Le niveau temporairement élevé de 135Xe avec sa section transversale d’absorption des neutrons élevée rend difficile le redémarrage du réacteur pendant plusieurs heures. Le 135Xe, qui absorbe les neutrons, agit comme une barre de contrôle, réduisant la réactivité. L’impossibilité de démarrer un réacteur en raison des effets du 135Xe est parfois appelée démarrage empêché par le xénon, et le réacteur est dit « empoisonné ». La période pendant laquelle le réacteur est incapable de surmonter les effets du 135Xe est appelée le « temps mort du xénon ».
Si une autorité suffisante de contrôle de la réactivité est disponible, le réacteur peut être redémarré, mais le transitoire d’épuisement du xénon doit être soigneusement géré.
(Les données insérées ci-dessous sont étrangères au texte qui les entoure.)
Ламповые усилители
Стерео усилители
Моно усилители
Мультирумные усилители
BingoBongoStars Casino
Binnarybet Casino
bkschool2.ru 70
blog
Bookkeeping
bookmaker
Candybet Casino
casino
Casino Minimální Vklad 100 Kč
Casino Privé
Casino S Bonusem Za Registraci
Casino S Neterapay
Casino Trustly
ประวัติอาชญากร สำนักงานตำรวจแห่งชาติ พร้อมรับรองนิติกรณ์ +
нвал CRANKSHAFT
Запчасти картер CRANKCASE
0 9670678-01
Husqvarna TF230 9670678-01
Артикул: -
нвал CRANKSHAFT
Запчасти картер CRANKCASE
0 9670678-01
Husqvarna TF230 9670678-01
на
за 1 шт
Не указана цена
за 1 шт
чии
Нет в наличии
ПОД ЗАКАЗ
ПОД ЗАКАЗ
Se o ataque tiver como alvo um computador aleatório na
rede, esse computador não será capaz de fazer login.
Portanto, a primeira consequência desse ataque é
Lorsque les barres de contrôle sont extraites et que la criticité est atteinte, le flux neutronique augmente de plusieurs ordres de grandeur et le 135Xe commence à absorber les neutrons et à être transmuté en 136Xe. Le réacteur brûle le poison nucléaire. Pendant ce temps, la réactivité et le flux neutronique augmentent, et les barres de contrôle doivent être progressivement réinsérées pour contrer la perte d’absorption des neutrons par le 135Xe. Sinon, le flux neutronique du réacteur continuera d’augmenter, brûlant encore plus de poison xénon, sur la voie de l’emballement de la criticité. La constante de temps de ce transitoire de combustion dépend de la conception du réacteur, de l’historique des niveaux de puissance du réacteur au cours des derniers jours et du nouveau réglage de la puissance. Pour une augmentation typique de la puissance de 50 % à 100 %, la concentration de 135Xe chute pendant environ 3 heures.
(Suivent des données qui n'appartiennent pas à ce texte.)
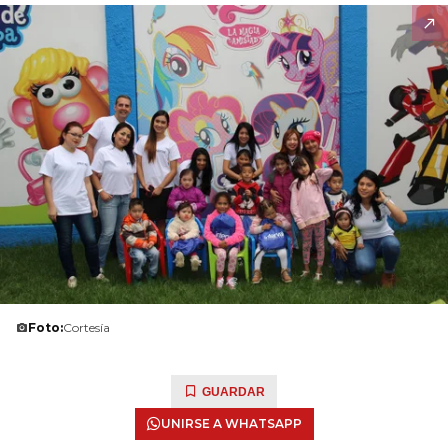
Foto:
Cortesía
GUARDAR
UNIRSE A WHATSAPP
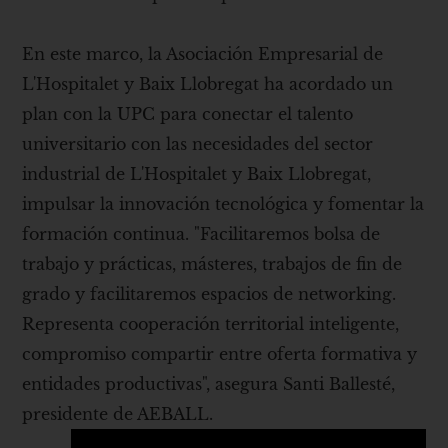
En este marco, la Asociación Empresarial de
L'Hospitalet y Baix Llobregat ha acordado un
plan con la UPC para conectar el talento
universitario con las necesidades del sector
industrial de L'Hospitalet y Baix Llobregat,
impulsar la innovación tecnológica y fomentar la
formación continua. "Facilitaremos bolsa de
trabajo y prácticas, másteres, trabajos de fin de
grado y facilitaremos espacios de networking.
Representa cooperación territorial inteligente,
compromiso compartir entre oferta formativa y
entidades productivas", asegura Santi Ballesté,
presidente de AEBALL.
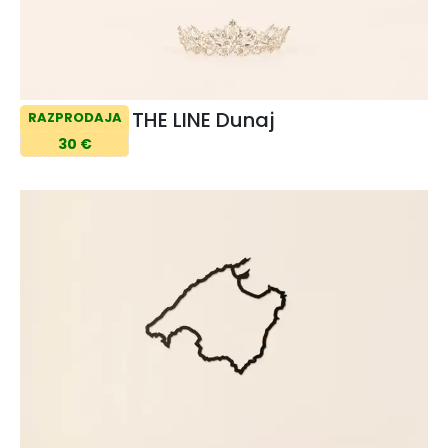
THE LINE Dunaj
RAZPRODAJA
30 €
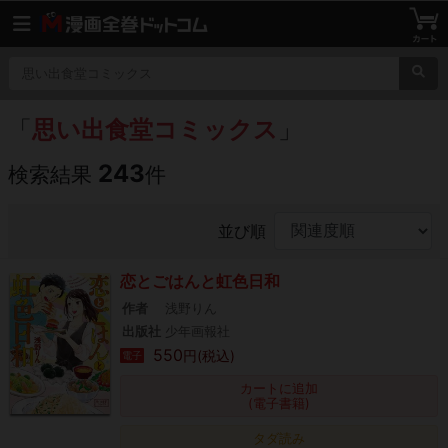
「
思い出食堂コミックス
」
243
検索結果
件
並び順
恋とごはんと虹色日和
作者
浅野りん
出版社
少年画報社
550
円(税込)
電子
カートに追加
(電子書籍)
タダ読み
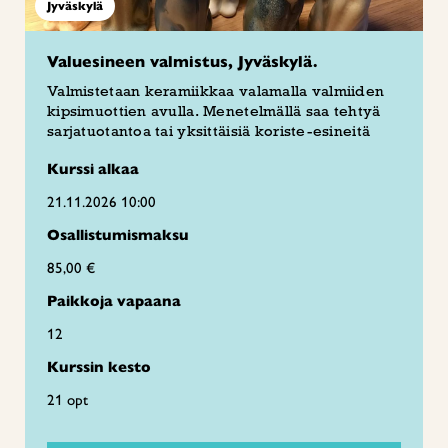
Jyväskylä
Valuesineen valmistus, Jyväskylä.
Valmistetaan keramiikkaa valamalla valmiiden
kipsimuottien avulla. Menetelmällä saa tehtyä
sarjatuotantoa tai yksittäisiä koriste-esineitä
Kurssi alkaa
21.11.2026 10:00
Osallistumismaksu
85,00 €
Paikkoja vapaana
12
Kurssin kesto
21 opt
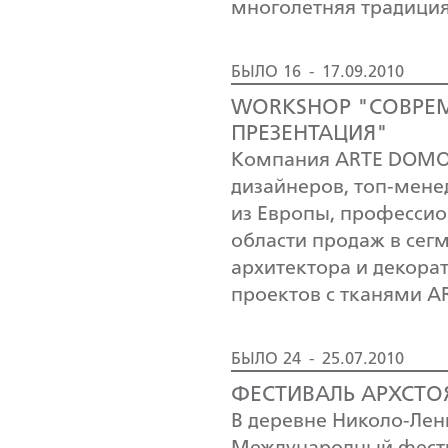
многолетняя традици
БЫЛО 16 - 17.09.2010
WORKSHOP "СОВРЕМ
ПРЕЗЕНТАЦИЯ"
Компания ARTE DOMO 
дизайнеров, топ-мене
из Европы, профессио
области продаж в сег
архитектора и декора
проектов с тканями 
БЫЛО 24 - 25.07.2010
ФЕСТИВАЛЬ АРХСТО
В деревне Николо-Лен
Le fait de ne pas avoir anticipé et géré correctement l’empoisonnement au xénon et d’avoir compensé le burn-off qui s’ensuit a été un facteur contribuant à la catastrophe de Tchernobyl ; lors d’une descente à une puissance inférieure, une combinaison d’erreur d’opérateur et d’empoisonnement au xénon a fait chuter la puissance thermique du réacteur à des niveaux proches de l’arrêt. Les efforts déployés par l’équipage pour rétablir la puissance, y compris le retrait manuel des barres de contrôle qui n’étaient pas sous le contrôle automatisé de l’ordinateur SKALA, ont placé le réacteur dans une configuration très dangereuse. Une procédure SCRAM ratée, entraînant le blocage des barres de contrôle à un niveau qui augmentait en fait la réactivité, a provoqué un transitoire thermique et une explosion de vapeur qui a déchiré le réacteur.
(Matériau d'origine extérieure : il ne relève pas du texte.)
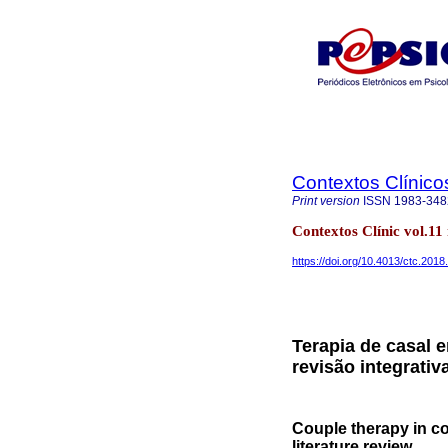
Contextos Clínico
Print version
ISSN
1983-348
Contextos Clínic vol.1
https://doi.org/10.4013/ctc.2018
Terapia de casal 
revisão integrativa
Couple therapy in con
literature review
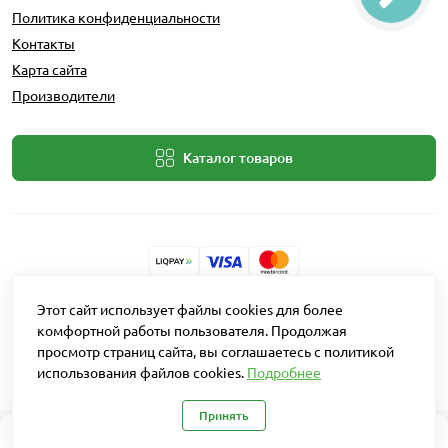
Политика конфиденциальности
Контакты
Карта сайта
Производители
Каталог товаров
Разработчик: Intent Solutions
Этот сайт использует файлы cookies для более
комфортной работы пользователя. Продолжая
просмотр страниц сайта, вы соглашаетесь с политикой
Работает на
OpenCart "Русская сборка"
использования файлов cookies.
Подробнее
Агро Рітейл © 2026
Принять
0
Les réacteurs utilisant un retraitement continu comme de nombreuses conceptions de réacteurs à sels fondus pourraient être en mesure d’extraire le 135Xe du combustible et d’éviter ces effets. Les réacteurs à combustible fluide ne peuvent pas développer une inhomogénéité du xénon car le combustible est libre de se mélanger. De plus, l’expérience sur les réacteurs à sels fondus a démontré que la pulvérisation du combustible liquide sous forme de gouttelettes à travers un espace gazeux pendant la recirculation peut permettre au xénon et au krypton de quitter les sels du combustible. Cependant, le fait de soustraire le xénon-135 à l’exposition aux neutrons fait également que le réacteur produit davantage de césium-135, un produit de fission à longue durée de vie.